Check out the full article by Professor Gaurav Khanna here!


Moons of Exoplanets – real science

Could moons of exoplanets harbour life?  That is a question currently engaging scientists involved in exoplanet identification., a wonderful news feed in need of annual funding, featured a post last month on 121 giant planets identified outside our solar system, whose moons might be habitable.  It’s a big ‘might’.

researchers at the University of California, Riverside and the University of Southern Queensland announced they’ve identified 121 giant exoplanets with orbits within the habitable zone – the zone within which liquid water can exist – of their stars. []

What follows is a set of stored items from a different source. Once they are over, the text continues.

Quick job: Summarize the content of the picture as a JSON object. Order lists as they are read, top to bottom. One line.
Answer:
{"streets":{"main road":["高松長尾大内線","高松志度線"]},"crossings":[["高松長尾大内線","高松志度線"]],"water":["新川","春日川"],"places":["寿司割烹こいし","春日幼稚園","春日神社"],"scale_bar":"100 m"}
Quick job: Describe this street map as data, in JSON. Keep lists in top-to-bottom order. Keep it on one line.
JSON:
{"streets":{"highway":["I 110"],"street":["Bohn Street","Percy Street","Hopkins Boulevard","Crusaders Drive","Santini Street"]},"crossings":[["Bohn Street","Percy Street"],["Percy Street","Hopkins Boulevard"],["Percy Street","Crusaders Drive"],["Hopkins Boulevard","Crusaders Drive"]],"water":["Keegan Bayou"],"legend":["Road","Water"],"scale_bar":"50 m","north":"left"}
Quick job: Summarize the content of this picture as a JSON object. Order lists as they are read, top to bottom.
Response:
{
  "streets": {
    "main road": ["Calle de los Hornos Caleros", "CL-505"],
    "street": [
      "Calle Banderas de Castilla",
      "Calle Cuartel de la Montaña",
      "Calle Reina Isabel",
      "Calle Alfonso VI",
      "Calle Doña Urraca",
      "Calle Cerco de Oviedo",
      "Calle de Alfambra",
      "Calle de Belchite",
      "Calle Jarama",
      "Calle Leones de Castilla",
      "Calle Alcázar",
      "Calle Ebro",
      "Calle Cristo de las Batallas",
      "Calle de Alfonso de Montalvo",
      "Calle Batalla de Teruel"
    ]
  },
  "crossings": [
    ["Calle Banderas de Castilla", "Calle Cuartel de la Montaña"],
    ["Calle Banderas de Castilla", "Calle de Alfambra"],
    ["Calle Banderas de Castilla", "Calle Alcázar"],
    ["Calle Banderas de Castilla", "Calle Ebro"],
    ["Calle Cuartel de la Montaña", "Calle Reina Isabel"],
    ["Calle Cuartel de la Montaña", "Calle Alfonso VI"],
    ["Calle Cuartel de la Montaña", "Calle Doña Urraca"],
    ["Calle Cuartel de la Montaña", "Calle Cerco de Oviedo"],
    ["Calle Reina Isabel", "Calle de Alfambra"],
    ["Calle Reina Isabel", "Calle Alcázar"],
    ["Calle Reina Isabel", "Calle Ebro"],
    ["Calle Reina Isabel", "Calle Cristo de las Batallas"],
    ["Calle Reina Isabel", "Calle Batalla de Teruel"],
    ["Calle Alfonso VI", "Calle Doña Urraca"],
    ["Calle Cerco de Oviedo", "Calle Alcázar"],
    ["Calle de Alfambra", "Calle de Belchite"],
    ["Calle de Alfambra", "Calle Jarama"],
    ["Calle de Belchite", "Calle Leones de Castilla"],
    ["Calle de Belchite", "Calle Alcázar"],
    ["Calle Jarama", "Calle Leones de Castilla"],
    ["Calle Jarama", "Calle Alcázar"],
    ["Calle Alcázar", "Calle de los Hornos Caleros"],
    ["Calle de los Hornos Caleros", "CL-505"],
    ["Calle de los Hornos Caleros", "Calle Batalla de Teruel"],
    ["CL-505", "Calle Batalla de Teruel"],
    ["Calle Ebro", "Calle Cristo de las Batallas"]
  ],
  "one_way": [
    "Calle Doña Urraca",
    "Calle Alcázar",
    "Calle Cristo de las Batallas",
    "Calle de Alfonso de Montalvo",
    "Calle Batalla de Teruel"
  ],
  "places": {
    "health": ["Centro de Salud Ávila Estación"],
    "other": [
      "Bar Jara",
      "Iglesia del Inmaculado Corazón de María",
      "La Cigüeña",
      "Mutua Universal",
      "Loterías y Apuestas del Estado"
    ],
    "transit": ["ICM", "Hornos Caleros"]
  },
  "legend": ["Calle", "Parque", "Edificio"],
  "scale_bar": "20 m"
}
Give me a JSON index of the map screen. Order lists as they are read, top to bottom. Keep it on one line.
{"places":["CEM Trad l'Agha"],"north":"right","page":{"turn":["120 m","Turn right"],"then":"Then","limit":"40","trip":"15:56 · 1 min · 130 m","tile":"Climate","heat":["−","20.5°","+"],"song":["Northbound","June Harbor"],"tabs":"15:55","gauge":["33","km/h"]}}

Giant planets of the Solar System – Jupiter and Saturn – have given us the idea that life could exist under the ice of Titan and Europa.  The exoplanets these scientists have identified are themselves within the habitable zone of their star, so the possibility for any (so far unidentified) moons is fascinating.

What would life on these moons be like?

I’ve already started wondering that, since I’ve set Lars’s birthplace on a moon (called Ulric) of a giant planet.  It’s not necessary to the Viridian System series to know more detail about the effect of a giant ball of planet in the sky as well as a sun of unspecified size and luminosity (although I was thinking dimmer/more distant than ours.  It’s hard enough working out the moon configurations for Sunset Strip (it has two moons) without adding in the complication of a huge neighbour.

When I did a back-story for Lars, I assumed the red reflecting planet was pretty much always in the sky and provided most of their light.  As a result I gave Lars excellent night vision, which is something that I use int he story occasionally.  That he needs contacts for Pleasant Valley and Sunset Strip is a minor detail I haven’t bothered with.  Or maybe he has an eyelid adaptation so he can see in the bright sunshine of his native sun when it comes out from behind the red planet.

I did a brief introduction to the planet Ulric for and A to Z challenge one year. One day I’ll do some more work on this, but I’ll need my planetary science text books to hand when I do!

A part of Lars’ backstory set on Ulric is told in The Inspector Calls.